#### JOB ITEM:
In the entries that follow, find each line with the word "module" and copy it.

-- Opening Marker --

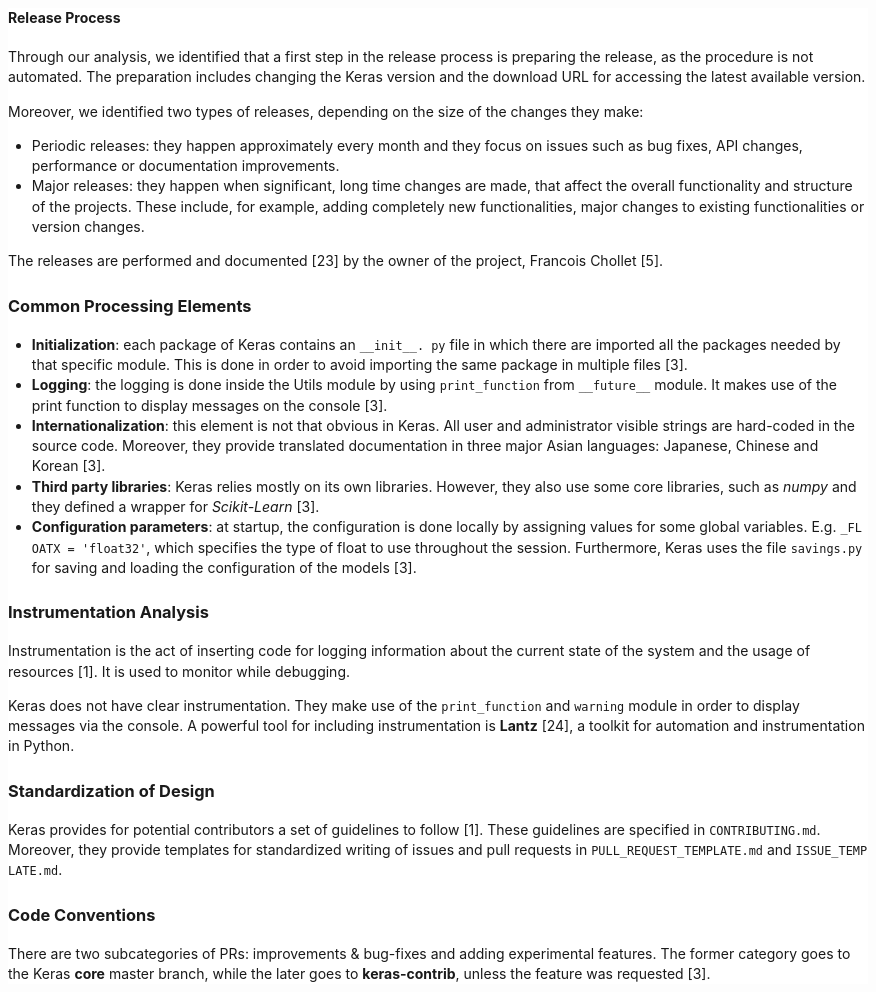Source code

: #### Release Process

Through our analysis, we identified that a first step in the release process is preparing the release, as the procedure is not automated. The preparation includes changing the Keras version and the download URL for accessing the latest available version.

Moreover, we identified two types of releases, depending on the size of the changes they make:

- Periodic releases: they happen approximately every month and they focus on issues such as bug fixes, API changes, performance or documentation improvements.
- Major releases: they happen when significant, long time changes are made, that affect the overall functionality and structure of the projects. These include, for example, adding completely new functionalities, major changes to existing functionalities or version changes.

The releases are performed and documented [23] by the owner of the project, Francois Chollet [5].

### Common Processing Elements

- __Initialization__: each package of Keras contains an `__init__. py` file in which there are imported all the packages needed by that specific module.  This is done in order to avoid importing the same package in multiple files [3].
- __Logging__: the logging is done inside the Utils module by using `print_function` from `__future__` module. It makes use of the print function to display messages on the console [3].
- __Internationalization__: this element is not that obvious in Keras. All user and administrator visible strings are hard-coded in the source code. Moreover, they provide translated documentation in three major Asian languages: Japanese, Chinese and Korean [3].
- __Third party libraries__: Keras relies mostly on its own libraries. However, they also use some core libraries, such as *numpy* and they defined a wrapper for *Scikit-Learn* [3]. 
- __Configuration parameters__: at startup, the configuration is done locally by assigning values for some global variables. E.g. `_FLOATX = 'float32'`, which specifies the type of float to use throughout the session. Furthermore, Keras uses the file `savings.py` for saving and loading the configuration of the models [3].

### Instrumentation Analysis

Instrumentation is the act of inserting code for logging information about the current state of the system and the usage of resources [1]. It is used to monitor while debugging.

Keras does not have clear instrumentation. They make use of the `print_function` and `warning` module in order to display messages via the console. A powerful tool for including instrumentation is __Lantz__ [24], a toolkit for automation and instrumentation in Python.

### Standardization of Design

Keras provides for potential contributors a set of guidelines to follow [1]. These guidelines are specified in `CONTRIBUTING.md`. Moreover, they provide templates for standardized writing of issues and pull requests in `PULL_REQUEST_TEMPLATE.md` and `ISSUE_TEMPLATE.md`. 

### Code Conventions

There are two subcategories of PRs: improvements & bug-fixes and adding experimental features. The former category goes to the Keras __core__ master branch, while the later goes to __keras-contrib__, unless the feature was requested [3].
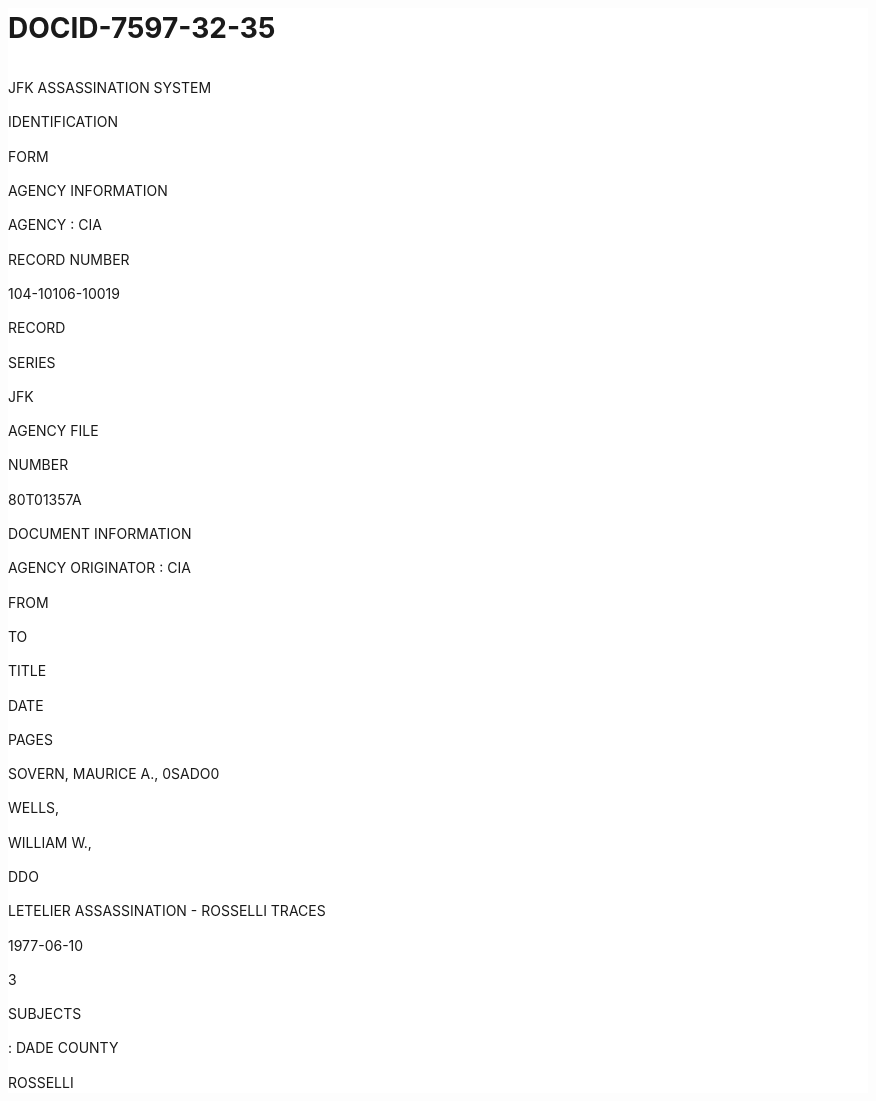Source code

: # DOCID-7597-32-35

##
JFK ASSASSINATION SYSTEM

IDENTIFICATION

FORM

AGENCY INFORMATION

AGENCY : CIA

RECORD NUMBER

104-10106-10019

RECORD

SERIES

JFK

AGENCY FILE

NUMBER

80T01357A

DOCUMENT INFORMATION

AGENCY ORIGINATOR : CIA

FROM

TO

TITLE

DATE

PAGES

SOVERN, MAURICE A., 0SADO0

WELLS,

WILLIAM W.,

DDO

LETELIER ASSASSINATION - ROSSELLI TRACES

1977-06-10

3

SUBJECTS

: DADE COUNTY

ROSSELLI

-- Closing Marker --
-- Opening Marker --

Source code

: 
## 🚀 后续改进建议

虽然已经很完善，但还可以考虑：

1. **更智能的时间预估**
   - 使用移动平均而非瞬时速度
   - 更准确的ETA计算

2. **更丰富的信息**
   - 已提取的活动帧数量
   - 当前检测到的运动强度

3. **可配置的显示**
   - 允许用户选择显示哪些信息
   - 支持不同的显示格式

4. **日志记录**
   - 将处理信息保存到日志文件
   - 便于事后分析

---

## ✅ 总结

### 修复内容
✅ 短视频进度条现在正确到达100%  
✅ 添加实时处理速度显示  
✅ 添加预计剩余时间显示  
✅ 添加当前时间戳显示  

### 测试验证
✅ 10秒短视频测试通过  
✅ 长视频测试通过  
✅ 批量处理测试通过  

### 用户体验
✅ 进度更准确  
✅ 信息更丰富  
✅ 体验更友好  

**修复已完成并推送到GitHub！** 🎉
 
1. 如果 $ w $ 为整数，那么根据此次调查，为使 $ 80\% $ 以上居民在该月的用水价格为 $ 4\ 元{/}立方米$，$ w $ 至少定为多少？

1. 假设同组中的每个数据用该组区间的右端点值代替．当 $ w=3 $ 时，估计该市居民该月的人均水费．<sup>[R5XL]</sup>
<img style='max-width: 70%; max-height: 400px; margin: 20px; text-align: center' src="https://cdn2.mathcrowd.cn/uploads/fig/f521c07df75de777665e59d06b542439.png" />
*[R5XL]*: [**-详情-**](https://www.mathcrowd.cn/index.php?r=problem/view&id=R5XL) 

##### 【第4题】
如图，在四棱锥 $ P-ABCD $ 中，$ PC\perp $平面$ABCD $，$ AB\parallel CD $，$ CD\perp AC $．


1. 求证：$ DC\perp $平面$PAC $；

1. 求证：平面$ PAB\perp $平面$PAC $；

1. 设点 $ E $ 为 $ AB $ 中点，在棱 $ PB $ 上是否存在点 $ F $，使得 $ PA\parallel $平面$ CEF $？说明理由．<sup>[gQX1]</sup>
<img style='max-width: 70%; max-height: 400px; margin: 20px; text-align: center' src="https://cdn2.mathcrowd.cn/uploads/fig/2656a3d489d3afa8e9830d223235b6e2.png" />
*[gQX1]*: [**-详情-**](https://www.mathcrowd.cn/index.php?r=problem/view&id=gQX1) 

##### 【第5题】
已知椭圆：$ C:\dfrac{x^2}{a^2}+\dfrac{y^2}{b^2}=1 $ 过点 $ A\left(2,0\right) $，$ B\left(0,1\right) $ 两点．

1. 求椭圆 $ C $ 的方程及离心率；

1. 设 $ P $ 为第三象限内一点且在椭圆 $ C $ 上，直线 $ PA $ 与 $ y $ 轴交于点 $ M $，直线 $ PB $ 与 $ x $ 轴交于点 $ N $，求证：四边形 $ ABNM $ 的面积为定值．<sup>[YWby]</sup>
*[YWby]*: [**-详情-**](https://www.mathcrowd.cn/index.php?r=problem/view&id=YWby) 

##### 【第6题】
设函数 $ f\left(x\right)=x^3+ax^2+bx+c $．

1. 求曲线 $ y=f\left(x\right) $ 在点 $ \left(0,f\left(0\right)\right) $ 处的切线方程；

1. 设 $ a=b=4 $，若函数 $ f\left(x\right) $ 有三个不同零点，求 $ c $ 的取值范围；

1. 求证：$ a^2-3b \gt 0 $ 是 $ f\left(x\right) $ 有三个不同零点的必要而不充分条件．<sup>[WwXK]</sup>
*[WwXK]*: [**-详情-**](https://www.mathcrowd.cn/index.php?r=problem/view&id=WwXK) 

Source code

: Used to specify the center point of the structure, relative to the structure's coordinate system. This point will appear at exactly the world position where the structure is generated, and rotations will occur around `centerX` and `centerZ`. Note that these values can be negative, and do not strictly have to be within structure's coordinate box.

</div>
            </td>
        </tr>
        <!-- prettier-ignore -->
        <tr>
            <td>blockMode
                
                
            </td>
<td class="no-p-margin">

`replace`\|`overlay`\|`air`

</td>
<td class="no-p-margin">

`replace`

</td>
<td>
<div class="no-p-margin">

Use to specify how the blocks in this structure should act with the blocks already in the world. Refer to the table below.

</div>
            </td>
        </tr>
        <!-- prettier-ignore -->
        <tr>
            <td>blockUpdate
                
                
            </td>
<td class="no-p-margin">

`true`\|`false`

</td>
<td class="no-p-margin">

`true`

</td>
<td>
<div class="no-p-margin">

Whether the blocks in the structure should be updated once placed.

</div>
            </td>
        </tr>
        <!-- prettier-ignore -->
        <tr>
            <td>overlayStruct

-- Closing Marker --

#### SOLUTION:
- __Initialization__: each package of Keras contains an `__init__. py` file in which there are imported all the packages needed by that specific module.  This is done in order to avoid importing the same package in multiple files [3].
- __Logging__: the logging is done inside the Utils module by using `print_function` from `__future__` module. It makes use of the print function to display messages on the console [3].
Keras does not have clear instrumentation. They make use of the `print_function` and `warning` module in order to display messages via the console. A powerful tool for including instrumentation is __Lantz__ [24], a toolkit for automation and instrumentation in Python.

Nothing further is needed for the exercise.